Dans la foulée du théâtre Kabuki, des maîtres cinéastes tels Kenji Misoguchi (Les contes de la lune vague après la pluie 1953), Akira Kurosawa (Le château de l’araignée 1957).., convoquèrent des apparitions spectrales. Couronné par le jury du Festival de Cannes 1965, Kwaidan, tétralogie de l’au-delà réalisée en scope couleurs par Masaki Kobayashi, propagea à international la tradition alors déclinante des Bake Mono.

Jusqu’à l’orée des années 60, des films de fantômes sortaient chaque été sur les écrans, à l’occasion de l’O-Bon, Toussaint japonaise étirée sur juillet-aout. Malgré son succès, Kwaidan faillit à relancer une appétence et une production locales, phagocytées par les saccages titanesques de Godzilla et ses épigones.
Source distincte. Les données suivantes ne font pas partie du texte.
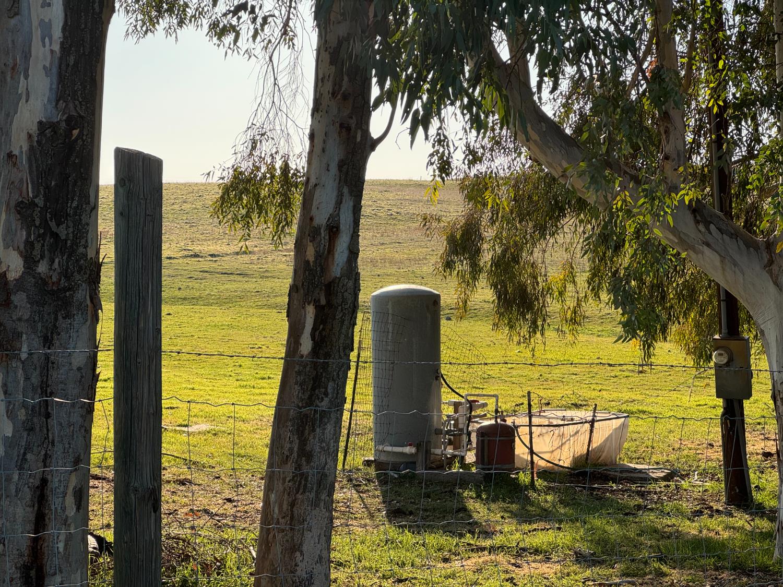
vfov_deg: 19.1
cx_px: 392
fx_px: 1742
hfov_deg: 25.3
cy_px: 294
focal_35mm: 77
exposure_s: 1/392
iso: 25
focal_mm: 9
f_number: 2.8
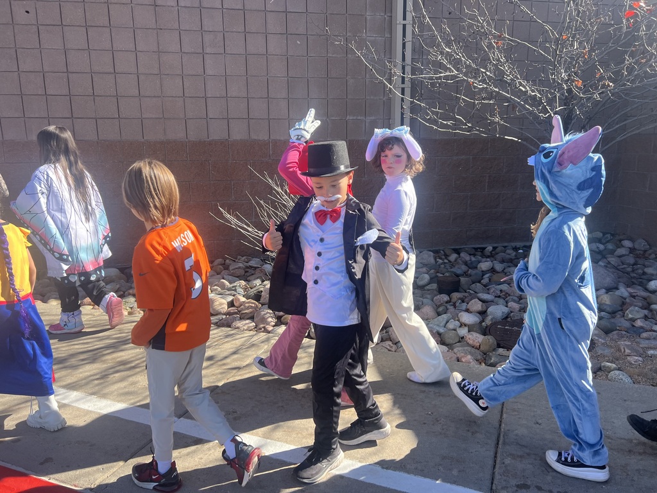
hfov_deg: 67.3
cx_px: 328
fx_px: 493
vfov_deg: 53.1
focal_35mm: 26
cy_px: 246
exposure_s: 1/1038
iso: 50
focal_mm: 5.7
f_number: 1.5
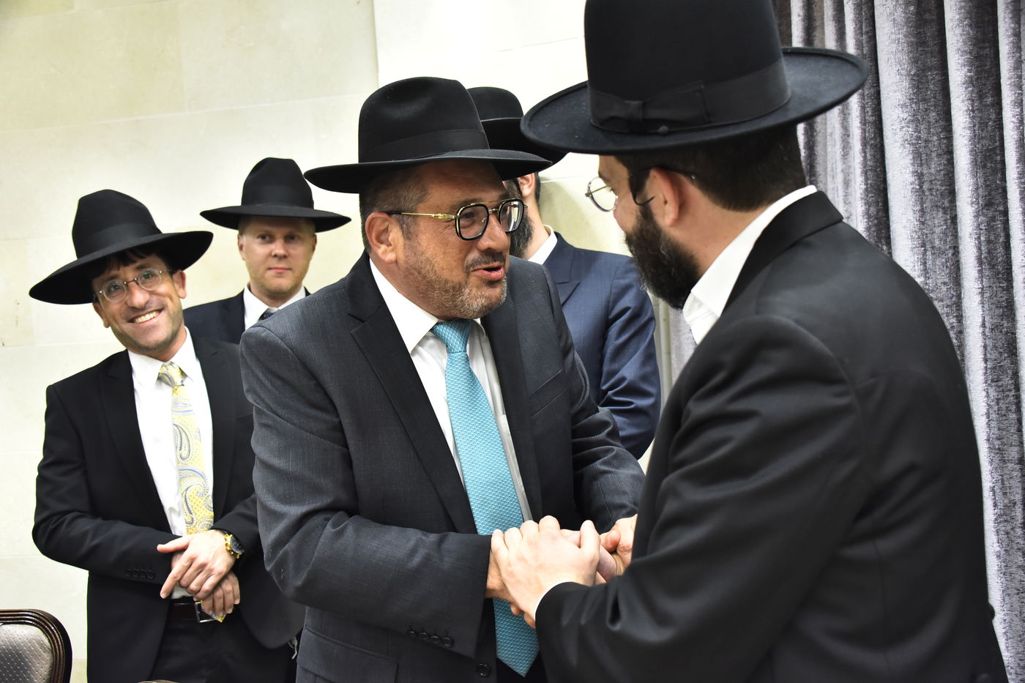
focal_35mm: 36
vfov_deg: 36.9
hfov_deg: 53.1
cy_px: 342
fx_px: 1025
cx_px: 512
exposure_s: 1/125
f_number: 5.6
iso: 4000
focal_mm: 36
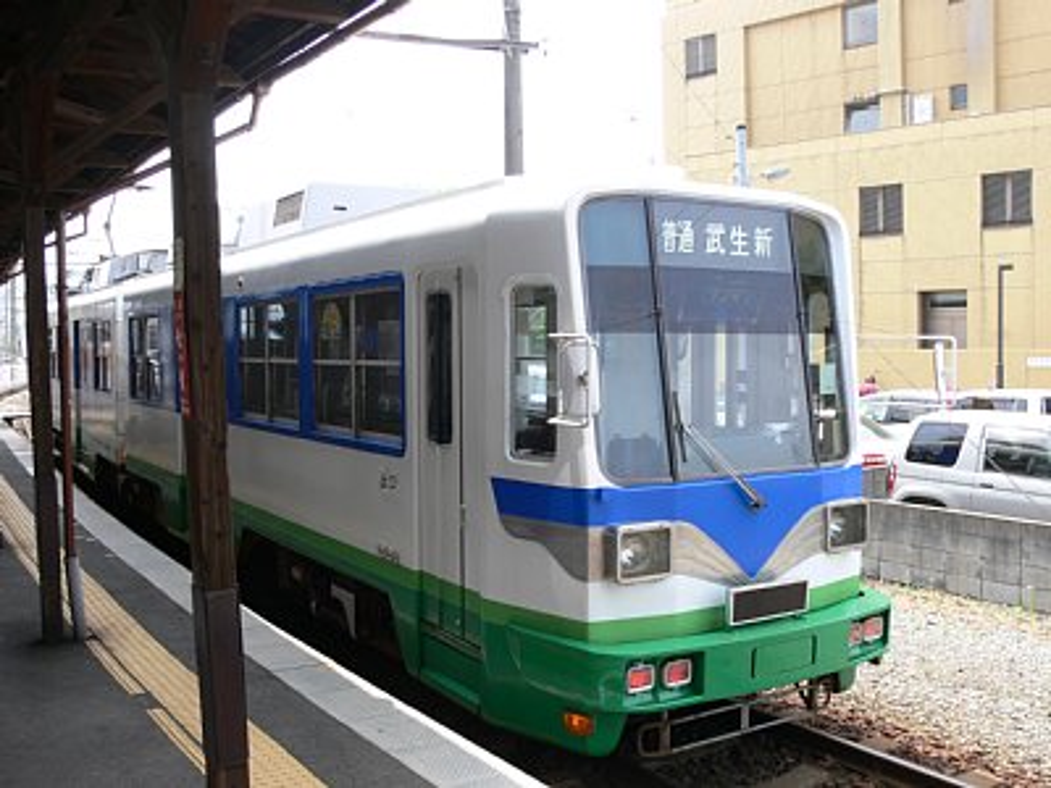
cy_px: 394
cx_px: 526
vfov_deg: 40.7
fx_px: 1063
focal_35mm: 35
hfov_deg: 52.6
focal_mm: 7.4
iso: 80
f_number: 5
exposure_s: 1/100
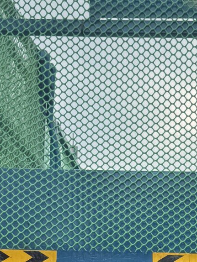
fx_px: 811
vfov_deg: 17.2
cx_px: 170
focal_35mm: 107
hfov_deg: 13.7
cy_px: 343
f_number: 1.78
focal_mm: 6.76
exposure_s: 1/1456
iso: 80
Il faudra attendre la fin du siècle pour que le Bake mono revienne au goût du jour par le prisme d’un phénomène d’édition.
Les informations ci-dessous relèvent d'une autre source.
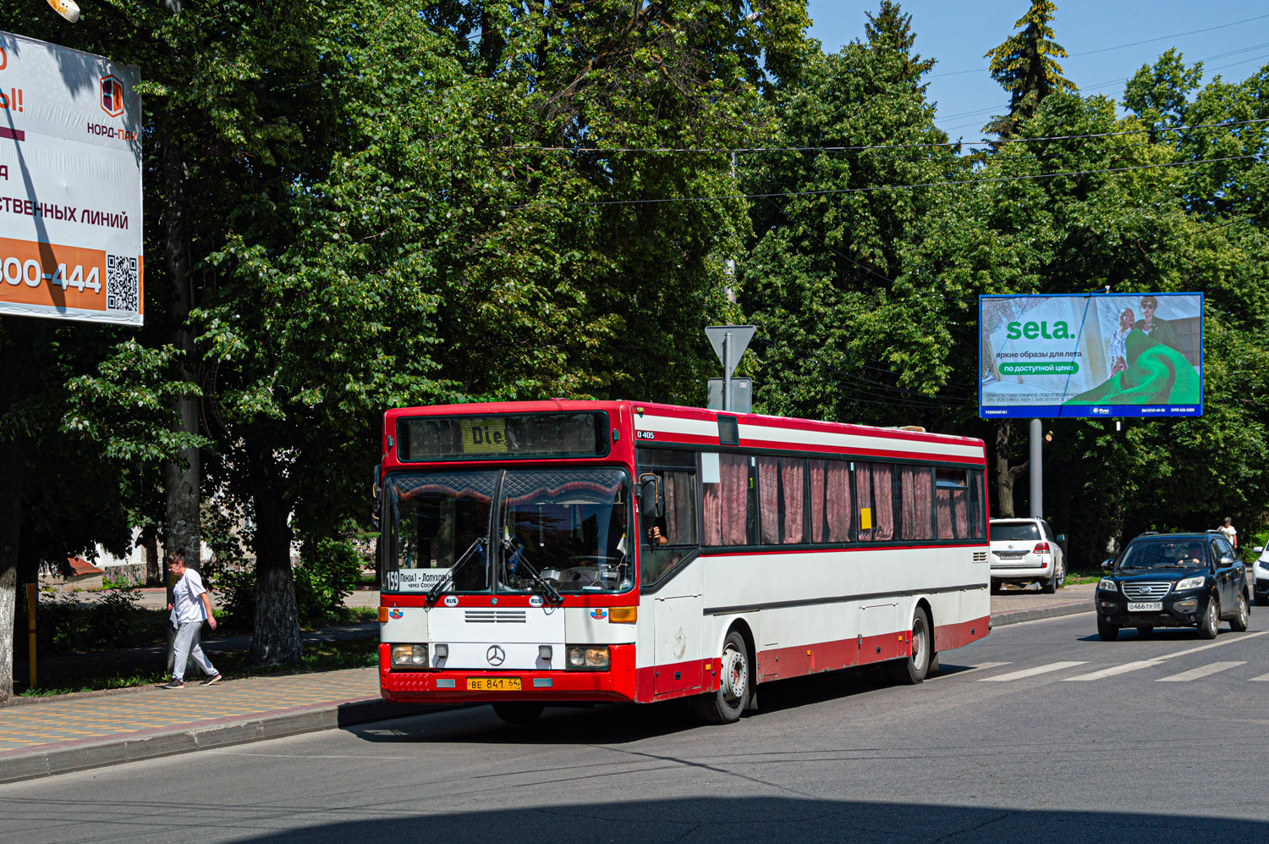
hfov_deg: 37.9
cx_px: 634
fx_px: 1849
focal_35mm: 52
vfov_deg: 25.7
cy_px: 422
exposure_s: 1/1000
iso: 100
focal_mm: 35
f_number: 7.1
Photographies: Le château de l'araignée/Kwaidan.

 

Né en 1957, diplômé en littérature française, l’écrivain Koji Suzuki pulvérise en 1991 les records d’édition avec Ring. S’il puise ses sources dans les codes établis : repaires au fond d’un puits, permanence de l’élément aquatique, ectoplasme au visage caché.., le roman inclue les légendes urbaines et les bouleversements audiovisuels propres à son époque. A cet effet, la terrible Sadako diffuse ses sortilèges via une cassette vidéo.

En 1996, Ring-le roman, devient Ring-le film, confié à Hideo Nakata. Passé par le cinéma érotique et le documentaire, ce réalisateur autodidacte est l’auteur d’une série de films courts et insolites, qui lui valent d’être repéré par la Kadokawa, société à l’ouvrage dans l’adaptation de Ring au cinéma. Reiko Asawa (Nanako Matsushima) enquête sur les méfaits d’une VHS présumée mortifère. Lorsqu’elle constate que son jeune fils a visionné la vidéo, la journaliste comprend qu’il ne lui reste que 7 jours pour identifier et localiser l’esprit mauvais à l’origine du document.
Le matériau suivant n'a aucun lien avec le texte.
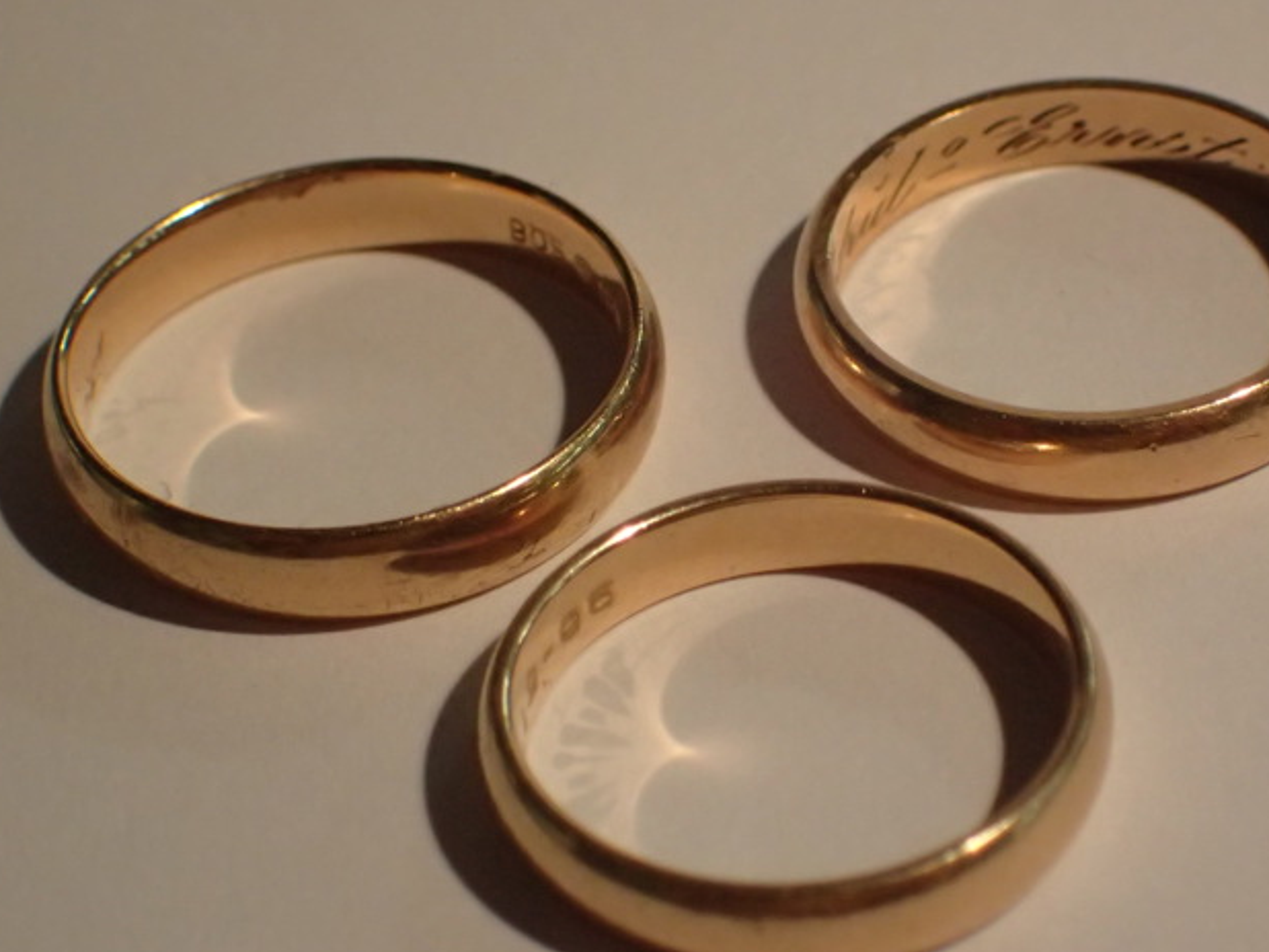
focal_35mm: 110
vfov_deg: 13.5
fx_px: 4034
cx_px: 791
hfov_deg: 17.9
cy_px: 433
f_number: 4.5
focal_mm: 15.41
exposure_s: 1/125
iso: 800
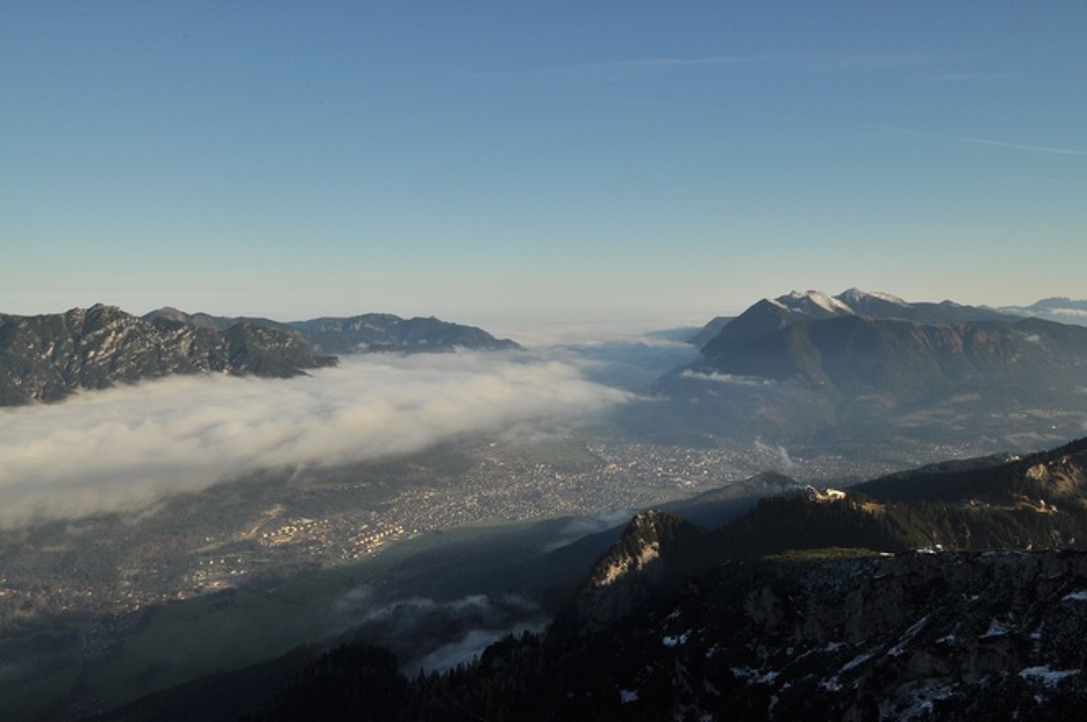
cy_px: 361
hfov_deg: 62.0
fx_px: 905
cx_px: 544
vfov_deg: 43.5
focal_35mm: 30
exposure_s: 1/30
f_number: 22
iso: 250
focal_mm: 20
Nakata déroule une course contre la montre et contre la mort, dans l’esprit des Bake mono traditionnels qui, aux débordements horrifiques, privilégient l’atmosphère et la suggestion. L’enquête menée par Reiko et son ex époux est jalonnée d’apparitions furtives, à chaque fois surlignées par un effet sonore, annonciateur des jump-scare, devenus depuis le cache misère des faiseurs dépourvus d’inspiration. Entretenue dans une sage sobriété, la tension aboutit néanmoins, à un climax pétrifiant, à l’origine d’une iconique séquence extra-cathodique.

Succès oblige, Hideo Nakata tourne un Ring 2 en 1999 puis, 3 ans plus tard, adapte Dark Water nouveau best-seller de Koji Suzuki. Le film reproduit et approfondit les procédés de Ring. L’action se resserre sur la petite Ikuko (Rio Kanno) et Yoshimi, sa mère tout juste divorcée (Itomi Kuroki). A l’ouverture Yoshimi emménage dans un appartement au standing moyen, pendant que Ikuko découvre sa nouvelle école. Des relations à la fois complices et complexes se nouent entre la fillette déphasée et une mère qui jongle avec le temps et l’argent.

La prééminence de l’eau : pluie diluvienne à l’extérieur, humidité ruisselante à l’intérieur, accentue le climat poisseux qui imprègne cet immeuble grisâtre et déclassé. Peu à peu, les entrelacs de couloirs, l’ascenseur capricieux, l’insalubrité intrusive, alimentent un cloaque organique dans lequel Yoshimi vacille et perd pied. Dans sa sobriété et ses travers habituels (utilisation catastrophique de la musique), Hideo Nakata conduit son film jusqu’au bout d’une corde raide, entre cauchemar fantasmagorique et naufrage mental et, pour l’occasion, signe sa meilleure réalisation.

En 2005, Nakata s’aventure à Hollywood le temps du Cercle 2, suite du remake américain de Ring (sic). Puis il revient sur sa terre natale, toujours abonné aux fantômes et revenants, mais sans jamais réitérer ses premiers succès. Peu submergé par l’imagination mais fortement épaulé par Koji Suzuki, Nakata reste l’auteur de deux perles incontournables, précipités exemplaires de mythologie et de modernité. L’on remarquera pour terminer que, sur les écrans nippons, de Godzilla à Ring ou Dark Water, la vérité et les calamités dorment toujours au fond du puits, de la baignoire, du réservoir ou des océans.

Ring, Dark Water plus Audition de Takashi Mike (1999), à l’affiche du cinéma Utopia Avignon, jusqu’au 3 mai.

Séance-débat autour de Ring, vendredi 22 avril, 20H15, Utopia Manutention.